Sergey Tuganov of Moscow bet two chicks $5,000 that he could satisfy them both for half a day. He won the bet. And then he dropped dead. Fuckey fuckey fun. Heart attack not so fun.
And so those two lucky ladies not only got banged around for the day but they got to keep their money. Dem Russian chicks are smart. Makes me wish I was one.
Did you hear about those loser NYU kids who barricaded themselves inside the cafeteria to protest financial and academic issue and were then suspended? Well now you did. And good riddance to them. Suspend them all. Hang them from nooses if necessary. Yes, even if they’re black because otherwise that would be blatant discrimination.
The thing is this – NYU is overpriced. But didn’t you know this before you accepted to go there? Didn’t you know how much the school costs and how much financial aid you weren’t going to be getting? That’s like me going into a Bentley dealership, buying a Bentley, and then coming back to protest the next day because I think their cars are overpriced and oh, shit, I just lost my mistress gig and won’t have the money to pay for it. It’s complete douchebaggery.
And please know that there are many great schools in New York that cost less and teach more. Just because Mary-Kate and Ashley Olsen went to NYU doesn’t mean it’s a good school. Because James Franco and Julia Stiles go to Columbia. I’m sure someone noteworthy has gone to Baruch. There’s the New School and a bunch of other places that never have such public problems. Is it the school or just that NYU accepts retards?
(Sidenote: I actually saw Julia Stiles when I was working at The Og. She smiled at me and my friend. Perhaps she didn’t want us following her? I also saw Ethan Hawke. He didn’t smile. In fact he walked in the opposite direction. Am not sure why. Was offended.)
Anywho, this is the end of my rant against NYU kids. Just know that I hate you and that you ruined the West Village for me. And perhaps instead of doing these stupid things, read a book and actually learn something. You’re wasting your parents money, yo. And I’m sure they hate you, too.

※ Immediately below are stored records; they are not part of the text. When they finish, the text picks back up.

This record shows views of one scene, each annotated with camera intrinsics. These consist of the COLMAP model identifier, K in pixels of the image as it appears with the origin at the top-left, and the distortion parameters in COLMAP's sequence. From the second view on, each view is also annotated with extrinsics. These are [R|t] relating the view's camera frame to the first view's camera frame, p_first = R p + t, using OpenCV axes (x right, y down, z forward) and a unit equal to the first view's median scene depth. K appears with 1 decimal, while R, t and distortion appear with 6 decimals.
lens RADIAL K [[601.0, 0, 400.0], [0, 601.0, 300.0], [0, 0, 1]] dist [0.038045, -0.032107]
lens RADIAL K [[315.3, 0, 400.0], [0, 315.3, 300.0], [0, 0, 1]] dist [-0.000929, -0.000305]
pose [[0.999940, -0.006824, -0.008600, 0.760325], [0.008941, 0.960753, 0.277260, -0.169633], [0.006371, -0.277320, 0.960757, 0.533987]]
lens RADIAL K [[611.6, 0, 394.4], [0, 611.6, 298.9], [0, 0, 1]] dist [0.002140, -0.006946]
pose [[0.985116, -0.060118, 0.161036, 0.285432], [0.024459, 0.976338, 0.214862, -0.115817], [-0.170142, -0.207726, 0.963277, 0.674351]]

Have you ever had those text message conversations that lasted the entire day? You know, the ones where you exchange only 4 messages because you each wait 2 hours before you respond. You are obviously too busy to bother. But the truth is that you do care or else you wouldn’t be waiting to respond. I actually know nothing about doing this because I am fucking cool.

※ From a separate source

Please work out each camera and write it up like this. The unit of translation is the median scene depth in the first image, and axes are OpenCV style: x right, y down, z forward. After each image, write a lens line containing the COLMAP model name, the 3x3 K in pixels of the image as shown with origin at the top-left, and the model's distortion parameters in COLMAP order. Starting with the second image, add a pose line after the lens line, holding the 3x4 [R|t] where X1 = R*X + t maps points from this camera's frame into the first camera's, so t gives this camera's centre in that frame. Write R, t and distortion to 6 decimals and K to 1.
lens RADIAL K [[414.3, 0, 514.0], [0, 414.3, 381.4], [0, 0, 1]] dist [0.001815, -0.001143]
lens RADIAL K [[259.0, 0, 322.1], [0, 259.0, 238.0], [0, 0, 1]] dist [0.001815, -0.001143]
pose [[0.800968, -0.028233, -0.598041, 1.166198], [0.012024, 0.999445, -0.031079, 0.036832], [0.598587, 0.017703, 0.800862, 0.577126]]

My friend tells me theres another kind of text message war. The kind where you initially wait an hour to respond but then the other person responds quicker and before you know it you’ve sent 3 texts within 5 minutes. And then nothing. I pity the fool who falls into this trap. Not me, though. I’m cool.
And how about those days when you says to yourself – I’m not falling into any traps today. And you pep talk yourself and you bang on your chest like a confident cave(wo)man that you are and then…you fall for the trap.
It happens. Sometimes repeatedly. But not to me. Because I am fucking cool.
Why does everyone think its funny that Sarah Palin can see Russia from her house? I think that’s pretty cool. All I see from my house is some minority with 27 of their closest kids. Sometimes I see traffic. But nothing as cool as Russia. Most of you live in real douchebag places and probably have never even left the country. And you’re making fun of her for seeing another one from her porch? Jeez. Lots of you need to stop sipping on the hateraid. It causes cancer, you know. Or at least I hope it does. In which case, keep drinking.
This comes from that chick from all over, J-Me.
“Do you think when Chris Brown was kicking Rihanna’s ass she was singing “SOS, please someone come and rescue me…” in her head? Just wondering. It’s a catchy song.”
Thank you, J-Me, for your insightful and curious mind.